目次
使用教材
げんき1 初級日本語
GENKI: An Integrated Course in Elementary Japanese I [Second Edition] 初級日本語 げんき I [第2版]
できるようになること (Can-do)
・物や場所の位置を聞いたり、示すことができる
・過去のできごとについて話すことができる
・過去の習慣について話すことができる。
文法を教える前に
第4課の会話ビデオを見せて、この課でどういったことを学ぶのか考えさせる。
動画はこちらからダウンロード可能
語彙の導入
新出語彙は事前に宿題として、読む練習+暗記をしてきてもらう。ただし、数が多く学習者の負担になる場合は、必要最低限覚えてきて欲しい単語をこちらから提示する。
授業のはじめに、絵カードを見せて、Tのリピート、 Sだけといった流れで習熟度を確認する。絵カードは自作が面倒な方には、教科書準拠の絵カードが出版されているので、こちらを使うことをオススメする。
げんきな絵カード1
文法の導入
1. Xがあります / います
導入
T:これは何ですか?
S:消しゴムです。
T:そうですね。(消しゴムをどちらか一方の手の中に隠し、Sに見せて)
T:はい、消しゴムは?
S:これ?
T:はい、消しゴムがあります。 / 消しゴムがありません。
T:ここはどこですか。
S:教室です。
T:(教室の中を見て)椅子があります。机があります。時計が?
S:あります。
T:WBが?
S:あります。
T:(鞄をさして)S1さん?
S:鞄があります。
T:(町の写真を見せて)この町にスーパーがあります。S1さん?
S1:この町にデパートがあります。
T:S2さん?
S2:この町に病院があります。
同様に他の学習者にも質問する。
T:ここはどこですか。
S:教室です。(教室と言う言葉が分からない場合は導入する。)
T:そうですね。教室に机があります。椅子があります。S1さんがいます。S2さんがいます。
練習
●物や人、動物などの絵をみせて、「あります」 or 「います」を答えさせる。
●町やお店などの絵を見せて、「〜があります。/ 〜がいます」を答えさせる。
●Q&Aで練習
・この教室に何がありますか。
・S1さんのうちにテレビがありますか。
・S1さんのうちに猫がいますか。 など
2. Describing Where Things Are
●最初に方向に関する語彙を導入する。それから、2課で勉強した「〜はどこですか」、「あそこです」を復習した後で、文型の導入に入る。
導入
T:S1さん、時計はどこですか。
S1:そこです。
T:S2さん、S5さんはどこですか。
S2:あそこです。
_________は どこですか。
ここ/そこ/あそこです。
T:(町の地図をWBに書いて)デパートAはどこですか。
S:右 郵便局です。
T:郵便局の右です。銀行はどこですか。
S:公園の左です。
_________は どこですか。
__________は Placeの directionです。
T:デパートBはどこですか。
S:スーパーとホテル間です?
T:スーパーとホテルの間です。
_ ________は どこですか。
__________は Placeの directionです。
_____は Placeと Placeの あいだです。
練習
●地図を見せて文章を作らせる。
T:S1さん、スーパーはどこですか。
S1:銀行の隣です。
T:S1さん、S2さんに。
S1:S2さん、公園はどこですか。
S2:郵便局の隣です。
●会話1
ペアで会話1を読ませたり、CDを流して、オーバーラッピングやシャドーイングを実施する。
3. Past Tense
●時を表す言葉を導入前に確認しておく。
導入1(一般動詞の過去形)
T:これはなんですか。
S:カレンダー?
T:はい、カレンダーです。私のScheduleです。私は明日、勉強します。あさって勉強します。昨日、勉強しました。おととい勉強しました。
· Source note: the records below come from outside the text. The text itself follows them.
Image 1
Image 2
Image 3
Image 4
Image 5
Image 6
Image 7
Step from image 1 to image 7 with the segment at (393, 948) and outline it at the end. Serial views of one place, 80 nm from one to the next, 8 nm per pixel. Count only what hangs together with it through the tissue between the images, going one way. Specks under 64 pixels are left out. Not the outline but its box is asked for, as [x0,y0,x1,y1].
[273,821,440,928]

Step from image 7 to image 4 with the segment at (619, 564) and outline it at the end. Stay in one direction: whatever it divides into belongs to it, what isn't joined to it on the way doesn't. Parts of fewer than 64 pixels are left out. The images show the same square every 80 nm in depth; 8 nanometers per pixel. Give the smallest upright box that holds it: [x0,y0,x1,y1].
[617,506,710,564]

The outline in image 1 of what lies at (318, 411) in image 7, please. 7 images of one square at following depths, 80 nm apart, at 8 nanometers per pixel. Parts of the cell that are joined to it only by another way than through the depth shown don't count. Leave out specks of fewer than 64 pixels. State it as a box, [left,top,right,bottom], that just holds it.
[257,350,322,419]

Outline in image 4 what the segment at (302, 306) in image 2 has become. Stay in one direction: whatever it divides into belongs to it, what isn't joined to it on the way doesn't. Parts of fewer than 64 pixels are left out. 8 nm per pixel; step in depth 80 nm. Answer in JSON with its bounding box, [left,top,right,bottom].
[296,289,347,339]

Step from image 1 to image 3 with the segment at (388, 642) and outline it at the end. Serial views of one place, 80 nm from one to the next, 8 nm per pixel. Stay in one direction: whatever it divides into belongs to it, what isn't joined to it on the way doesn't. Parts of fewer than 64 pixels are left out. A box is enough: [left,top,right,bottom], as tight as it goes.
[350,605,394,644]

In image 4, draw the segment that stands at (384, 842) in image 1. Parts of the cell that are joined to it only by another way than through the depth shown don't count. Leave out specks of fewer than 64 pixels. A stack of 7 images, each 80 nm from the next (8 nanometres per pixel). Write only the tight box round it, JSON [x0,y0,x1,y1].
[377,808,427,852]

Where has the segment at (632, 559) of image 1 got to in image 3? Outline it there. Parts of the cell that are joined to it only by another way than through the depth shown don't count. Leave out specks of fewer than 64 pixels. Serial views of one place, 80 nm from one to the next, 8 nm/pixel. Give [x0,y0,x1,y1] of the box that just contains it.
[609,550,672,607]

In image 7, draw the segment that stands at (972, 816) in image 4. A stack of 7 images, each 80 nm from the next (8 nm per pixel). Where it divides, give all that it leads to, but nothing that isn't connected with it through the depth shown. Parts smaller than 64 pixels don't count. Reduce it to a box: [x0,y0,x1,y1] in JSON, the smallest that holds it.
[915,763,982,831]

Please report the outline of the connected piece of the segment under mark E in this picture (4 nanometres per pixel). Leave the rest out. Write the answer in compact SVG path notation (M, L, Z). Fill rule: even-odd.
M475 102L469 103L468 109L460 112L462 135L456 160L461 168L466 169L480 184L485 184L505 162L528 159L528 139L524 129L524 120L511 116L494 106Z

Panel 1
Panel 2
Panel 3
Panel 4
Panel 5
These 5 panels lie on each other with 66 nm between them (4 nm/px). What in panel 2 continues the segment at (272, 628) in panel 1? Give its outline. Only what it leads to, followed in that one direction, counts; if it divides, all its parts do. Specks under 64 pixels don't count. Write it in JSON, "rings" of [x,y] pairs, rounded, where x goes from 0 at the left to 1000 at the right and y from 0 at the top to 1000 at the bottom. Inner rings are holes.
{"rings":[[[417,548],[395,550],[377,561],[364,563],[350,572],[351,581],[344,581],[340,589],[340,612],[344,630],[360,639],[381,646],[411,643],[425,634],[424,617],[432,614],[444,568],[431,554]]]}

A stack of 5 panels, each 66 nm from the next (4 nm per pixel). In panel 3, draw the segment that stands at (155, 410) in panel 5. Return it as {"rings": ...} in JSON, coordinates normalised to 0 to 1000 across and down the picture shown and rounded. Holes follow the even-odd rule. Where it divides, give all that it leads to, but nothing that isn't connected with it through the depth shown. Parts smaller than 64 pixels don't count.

T:(MYカレンダー見せて)私は明日、テレビを見ます。昨日、テレビを見ました。おととい、テレビを見ませんでした。
_________は あした べんきょうします。 / _________は あした べんきょうしません。
__________は きのう べんきょうしました。 / __________は きのう べんきょうしませんでした。
Affirmative | Negative | |
Present / Future tense | べんきょうします | べんきょうしません |
Past tense | べんきょうしました | べんきょうしませんでした |
練習
●動詞の絵カードを見せて、現在形(肯定・否定)、過去形(肯定・否定)で答えさせる。
●絵カードを見せて文作り
T:(「起きる」と「昨日」の絵カードを見せて)昨日、8時に起きました。
導入2(be動詞の過去形)
T:(写真を見せて)山下さんです。山下さんは今、先生です。
T:(10年前の写真を見せて)山下さんです。10 years agoです。
T:山下さんは学生でした。山下さんの専門は?(絵カードを見せて)
S:英語です。
T:英語でした。
T:私は昨日、本を書いました。これです。(本の値段を見せて)500円?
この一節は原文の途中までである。